• _Apply what you read_:
a – Translate this sentence from the article on quieting mechanical keyboards into Spanish: "The only difference between the MX Brown and MX Clear is that the Clear needs a heavier push to actuate the key."
b – Pick up the article on quieting mechanical keyboards after its last sentence and keep writing it.
━━ Reading passage
To make a mechanical keyboard quieter, you can lube your switches, replace your switches with a quieter switch, or install O-Rings. Additionally, you can install foam or silicone inside your keyboard to act as a dampener and you can use a desk mat to absorb the sound produced by your keyboard.

In this article, we will be talking about the modifications that you can do with your keyboard in more detail. We will also give you some tips in case your keyboard is not easily modifiable. Keep on scrolling to know how to get rid of any unwanted noise in your keyboard.

Why are Mechanical Keyboards So Loud?

When you get a mechanical keyboard, you ditch the normal keyboard rubber dome that actuates every key you press in a membrane keyboard. Instead, you jump into the world of switches, where put, you push down a key to the bottom, you are pushing plastic that meets with more plastic to actuate a key, that physical contact between the two surfaces is where the sound comes from.

This noise comes from every type of switch, whether clicky, tactile, or linear, because they are all plastic that hits a bottom plastic surface at the end of the day. It’s worth mentioning that if what you have are clicky switches, those will be another reason for the loud sounds every press of a key makes.

Do you have to sacrifice everything a mechanical keyboard has to offer and go back to a membrane one to get the silence you are seeking for? Absolutely not. A normal keyboard has a rubber dome under every key, which is what makes them quiet every time you press its keys because they aren’t having contact with another hard surface. While we can’t have that same rubber dome in our mechanical keyboards, there are some things we can swap, add, or even modify to work to our advantage to significantly lessen the loudness every push of a button emits.

What Can You Do To Reduce the Noise?

Changing your current switches: First of all, we gotta take a peek under the hood. What type of switches do you use? If your answer is clicky, then you should already know that these were made with the intent of having a loud click sound. 

You have some options depending on your preferences:

  • Switch to a Tactile switch, which could be an MX Brown or MX Clear. This will still leave you with the tactile bump you feel whenever you are pressing a key on a clicky switch keyboard but will cancel the noisy clicks since these are built to be quieter than the loud Clicky switches. The only difference between the MX Brown and MX Clear is that the Clear needs a heavier push to actuate the key.
━━━━
━━ Data section
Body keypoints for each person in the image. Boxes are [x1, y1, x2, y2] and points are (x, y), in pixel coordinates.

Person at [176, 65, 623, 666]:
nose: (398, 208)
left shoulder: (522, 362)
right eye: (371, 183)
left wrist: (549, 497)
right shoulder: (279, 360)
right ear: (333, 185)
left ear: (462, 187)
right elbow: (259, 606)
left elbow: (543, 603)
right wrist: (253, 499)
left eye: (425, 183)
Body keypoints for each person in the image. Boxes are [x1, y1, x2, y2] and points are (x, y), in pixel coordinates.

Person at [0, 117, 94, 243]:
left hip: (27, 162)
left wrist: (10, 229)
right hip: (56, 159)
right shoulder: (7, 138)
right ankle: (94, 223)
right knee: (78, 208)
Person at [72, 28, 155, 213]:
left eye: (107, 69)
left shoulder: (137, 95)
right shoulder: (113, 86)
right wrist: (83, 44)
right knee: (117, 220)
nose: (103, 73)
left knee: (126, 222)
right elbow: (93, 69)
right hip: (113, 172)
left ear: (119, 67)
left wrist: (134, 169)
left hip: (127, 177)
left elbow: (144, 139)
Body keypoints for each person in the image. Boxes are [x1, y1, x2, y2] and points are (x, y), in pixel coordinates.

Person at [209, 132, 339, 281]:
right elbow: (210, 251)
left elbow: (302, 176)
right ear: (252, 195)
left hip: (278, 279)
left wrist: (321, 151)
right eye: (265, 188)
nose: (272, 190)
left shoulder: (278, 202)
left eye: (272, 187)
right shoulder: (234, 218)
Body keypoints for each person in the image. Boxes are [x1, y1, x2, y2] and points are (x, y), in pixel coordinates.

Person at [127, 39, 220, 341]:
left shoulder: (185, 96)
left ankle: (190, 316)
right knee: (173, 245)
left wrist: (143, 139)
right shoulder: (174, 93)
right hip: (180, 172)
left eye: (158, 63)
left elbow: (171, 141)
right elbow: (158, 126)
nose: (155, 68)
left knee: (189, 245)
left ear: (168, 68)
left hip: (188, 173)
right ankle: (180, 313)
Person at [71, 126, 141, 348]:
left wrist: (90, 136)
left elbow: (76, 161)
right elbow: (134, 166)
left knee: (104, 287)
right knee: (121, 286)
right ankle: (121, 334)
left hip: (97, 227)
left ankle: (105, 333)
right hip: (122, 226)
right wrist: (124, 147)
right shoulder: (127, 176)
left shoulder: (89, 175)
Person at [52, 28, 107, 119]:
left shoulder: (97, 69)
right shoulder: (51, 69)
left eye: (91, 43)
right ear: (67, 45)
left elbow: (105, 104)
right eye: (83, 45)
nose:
━━━━
• _Expected outputs_:
a – La única diferencia entre el MX Brown y el MX Clear es que el Clear necesita una pulsación más fuerte para accionar la tecla.

b –
  • Switch to a Linear switch, which could be an MX Red or MX Black. These are known for their smoothness in every push of a button, which means no tactile bump like the one other switches offer. But they are known to be the most silent out of the three types of switches since they were designed to be one of its purposes. Same as above, the difference between the MX Red and MX Black is that the Black needs a heavier push to actuate a key.

To know which type you would like to change to, I recommend you get yourself a switch tester, giving you the chance to see how every single type and color of switches feels in terms of smoothness/bumps and loud/quieter click sound. You can find many good ones available online.

But what if you already have Linear switches? Keep reading because I have an interesting find that I want to share with you!

The Cherry “Silent” MX Red and MX Black Switches

Yes, the quiet switches just got quieter. The company Cherry (which originally made the shape of the most commonly known switches) has come up with even better Linear switches that are, as they claim, 30% quieter than the normal MX Red or MX Black.

This is due to an improvement in the mechanism inside of the switch, like the stem, which has noise reduction technology inside of it. These switches will improve the already most “silent” switches of them all. They are available in Black as well if you are into heavier pressing buttons.

What To Do If You Can’t Replace Your Switches?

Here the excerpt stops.